The NCAA, in its continuing quest to drive college football fans toward professional soccer, has proposed a number of rule changes for the coming years, the most significant being a change to how excessive celebration and taunting penalties are handled. Good bye, touchdowns. Hello, prudes.
After the jump, find out the details to the NCAA's new celebration penalty and discuss whether or not it will impact any players on the Bronco roster. Is the NCAA taking things too far? Let's talk about it.
The NCAA rules committee, chaired by former Oregon coach Mike Bellotti, proposed a new celebration/taunting rule that could take points off the board for the offending team. Great. Just when New Mexico State thought it had this scoring thing figured out..
If passed, players who draw flags for taunting gestures on their way to a touchdown would have the penalty assessed from the spot of the foul, taking away the score. Penalties that occur in the end zone would continue to be assessed on the extra-point attempt, 2-point conversion try or ensuing kickoff.
The rule is unique to many other celebration penalties because it can either be enforced after the play or during the play - a dual citizenship of football infractions. The rule still must be approved (a foregone conclusion to those in the know), and if passed, it would take effect in the 2011 season, making 2010 a four-month-long Fat Tuesday of taunting.
When it comes to this new rule, the player Bronco fans might get the most uneasy about is Titus Young as his TD celebrations have become a routine source of referee spite. But no worries. Young graduates after the 2010 season, thereby missing out on the newly fundamentalist regime.
Is Boise State likely to have another Titus-Young-type entertainer on its team? Tough to tell. The reaction to Young's celebrations has been media disapproval and Brent Pease spittle, neither of which players are likely to covet. Few other players on the team have had any issues with celebration penalties. But then again, Michael Atkinson has yet to score a touchdown. We'll have to wait and see.
"Leave me alone. I had a very intricate robot dance planned.) (via media.idahostatesman.com)
Do you think any Boise State players will have the same celebration troubles that Young has had?
Post-TD celebrations are not really even the new scorn of this rule. Young's misdeeds all came well into the end zone, so losing TDs would not have applied. However, there are still plenty of standard football hi jinks that could be affected:
- High-stepping into the end zone
- Unnecessary dives and tumbles into the end zone
- TD convoys where players make eye contact with one another
Let's make a deal, college football. You can get rid of the high-stepping and choreographed celebrations if you give us a playoff. I think it's only fair.
But wait. There's more.
The NCAA will not stop at simply taking away celebrations. It also has its eyes on personality, special teams TDs, lower leg modesty, and pre-game fights.
Among the other NCAA proposals:
- Requiring players who wear "eye black" to use solid black with no words, logos, numbers or other symbols.
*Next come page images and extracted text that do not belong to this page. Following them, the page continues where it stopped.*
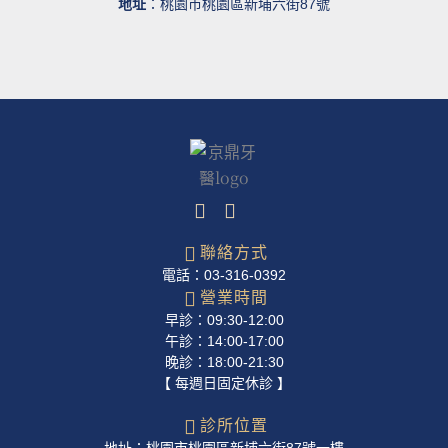
地址
：桃園市桃園區新埔六街87號
聯絡方式
電話：03-316-0392
營業時間
早診：09:30-12:00
午診：14:00-17:00
晚診：18:00-21:30
【 每週日固定休診 】
診所位置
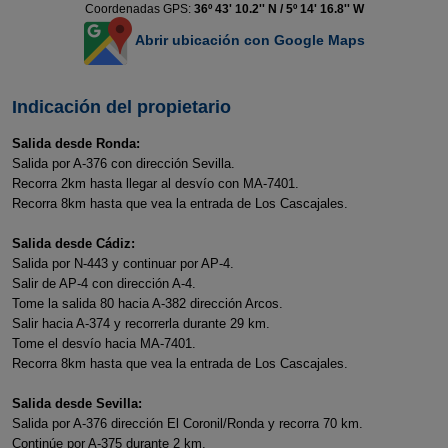
Coordenadas GPS:
36º 43' 10.2'' N / 5º 14' 16.8'' W
Abrir ubicación con Google Maps
Indicación del propietario
Salida desde Ronda:
Salida por A-376 con dirección Sevilla.
Recorra 2km hasta llegar al desvío con MA-7401.
Recorra 8km hasta que vea la entrada de Los Cascajales.
Salida desde Cádiz:
Salida por N-443 y continuar por AP-4.
Salir de AP-4 con dirección A-4.
Tome la salida 80 hacia A-382 dirección Arcos.
Salir hacia A-374 y recorrerla durante 29 km.
Tome el desvío hacia MA-7401.
Recorra 8km hasta que vea la entrada de Los Cascajales.
Salida desde Sevilla:
Salida por A-376 dirección El Coronil/Ronda y recorra 70 km.
Continúe por A-375 durante 2 km.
That will be effective next season.
- Eliminating the intentional "wedge" on kickoffs and punts, a rule the NFL adopted last season.
- Ending the requirement that players' pants always cover the knees.
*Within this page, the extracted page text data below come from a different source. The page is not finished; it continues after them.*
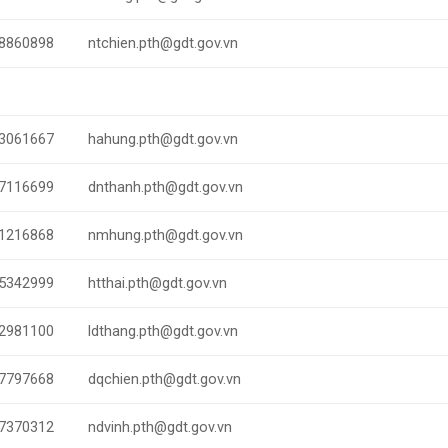
8860898
ntchien.pth@gdt.gov.vn
3061667
hahung.pth@gdt.gov.vn
7116699
dnthanh.pth@gdt.gov.vn
1216868
nmhung.pth@gdt.gov.vn
5342999
htthai.pth@gdt.gov.vn
2981100
ldthang.pth@gdt.gov.vn
7797668
dqchien.pth@gdt.gov.vn
7370312
ndvinh.pth@gdt.gov.vn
- Television monitors will be allowed in the press box coaches' booths beginning in 2011. The home team has responsibility for insuring that coaches' booths for both teams have identical television capability.
- Recommending conferences that do not have a pregame warm-up policy use a 10-yard, no-player zone between the 45-yard lines beginning 60 minutes before kickoff.
I guess that consistency on defensive pass interference can wait until next year.
Are you a fan of the NCAA's proposed new celebration penalty? Should touchdowns be taken away due to excessive celebration before the goalline? Will any Boise State player take over Titus Young's reign of celebration iniquities? Share your thoughts in the comments.